Yesterday I attended the most recent of a lunch series organized by the Public Policy Communicators of NYC (PPC-NYC). The luncheon was focused on “Navigating the Shifting Media Landscape” and its aim was to discuss several major recent developments that are contributing to the fractured media landscape and how media policy affects these issues. The group of approximately 30 or so experts discussed several topics including the importance of preserving network neutrality, how major media corporations are attempting to dominate public discourse, and how to best focus the efforts of all our organizations in light of current and future media policy.
The discussion started off with Knight Foundation consultant Vince Stehle highlighting some of the key elements from the Knight Commission report “Informing Communities: Sustaining Democracy in the Digital Age.” He talked briefly about the specific recommendations to maximize the availability of relevant and credible information to all Americans and their communities, the importance of strengthening the capacity of individuals to engage with information, and the necessity to promote individual engagement with information and the public life of the community.
Because PPC-NYC’s members consist primarily of foundation communication professionals and leaders from progressive non-profit organizations, there is an inherent understanding about the importance of having free and open information in a society. And as Knight Foundation President Alberto Ibargüen remarked earlier this week to a group at the 2010 Free Press Summit in Washington DC, "Information is at the heart of democracy."
Because of that inherent understanding, it was hardly surprising that the recommendations of the Knight Commission seemed to strongly resonate with the goals and efforts of this group. In fact, the group proved to be natural audience for this kind of thinking. Furthermore, there was also understanding and appreciation that without sound media policies that speak to the need for a clear and open flow of information, the basic tenets of not just the Internet are at risk, but so are the tenets of a democracy.
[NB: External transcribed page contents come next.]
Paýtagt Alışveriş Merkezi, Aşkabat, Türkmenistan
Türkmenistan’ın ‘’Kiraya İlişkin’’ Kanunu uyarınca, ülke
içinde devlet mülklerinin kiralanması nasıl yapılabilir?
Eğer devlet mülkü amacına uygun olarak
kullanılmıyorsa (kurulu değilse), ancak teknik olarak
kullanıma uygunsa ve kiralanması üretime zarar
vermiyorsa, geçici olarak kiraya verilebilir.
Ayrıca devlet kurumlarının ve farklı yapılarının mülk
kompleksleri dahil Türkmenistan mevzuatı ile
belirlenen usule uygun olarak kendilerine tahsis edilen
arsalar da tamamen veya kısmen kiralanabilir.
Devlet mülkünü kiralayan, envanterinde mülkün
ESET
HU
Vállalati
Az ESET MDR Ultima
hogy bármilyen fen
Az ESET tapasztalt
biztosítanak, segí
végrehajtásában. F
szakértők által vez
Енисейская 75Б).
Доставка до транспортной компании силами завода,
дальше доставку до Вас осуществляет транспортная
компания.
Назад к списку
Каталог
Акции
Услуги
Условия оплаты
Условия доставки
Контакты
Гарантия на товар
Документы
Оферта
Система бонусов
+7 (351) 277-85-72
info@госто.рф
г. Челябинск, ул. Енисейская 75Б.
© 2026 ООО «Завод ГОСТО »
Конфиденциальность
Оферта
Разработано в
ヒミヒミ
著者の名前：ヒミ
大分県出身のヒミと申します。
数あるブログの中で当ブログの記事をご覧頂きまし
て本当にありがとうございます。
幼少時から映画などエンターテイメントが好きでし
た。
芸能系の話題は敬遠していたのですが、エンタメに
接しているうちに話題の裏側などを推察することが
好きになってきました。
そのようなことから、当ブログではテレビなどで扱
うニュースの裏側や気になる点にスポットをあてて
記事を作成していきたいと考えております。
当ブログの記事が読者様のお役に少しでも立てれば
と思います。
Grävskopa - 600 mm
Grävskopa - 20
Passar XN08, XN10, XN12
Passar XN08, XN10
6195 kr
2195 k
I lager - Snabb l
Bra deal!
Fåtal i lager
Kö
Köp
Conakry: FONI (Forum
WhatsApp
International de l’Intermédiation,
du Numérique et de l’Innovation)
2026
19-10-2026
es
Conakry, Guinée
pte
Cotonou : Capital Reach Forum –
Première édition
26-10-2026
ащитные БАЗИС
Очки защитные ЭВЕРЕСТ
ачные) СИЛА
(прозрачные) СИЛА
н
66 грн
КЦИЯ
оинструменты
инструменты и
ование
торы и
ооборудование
What I found most encouraging is that there seemed to be an agreement that no matter what area foundations and non-profit organizations are engaged in, whether it is health, environment, or other social justice issues, that the importance of sound media policy resonates with everyone. Without access to a free and open Internet, there are invariable restrictions on the capacity of individuals to engage with information. Without an open Internet, the ability to promote individual engagement with information becomes limited, threatening the work that is the heart of all of what we do. The need for an open Internet and access to technology is an issue that people can engage with, coalesce around and begin to integrate it into their everyday thinking and work. The importance of having information and strengthening the capacity of people to engage with information cuts across sectors.
We know the challenges we face, the digital divide, a lack of media literacy in certain communities, and an uphill battle against corporate interests. But more importantly we know what is as stake. Together we can figure out how to best implement the recommendations of the Knight Commission. It is up to each of us to do what we can in our own ways to make these tenets a reality.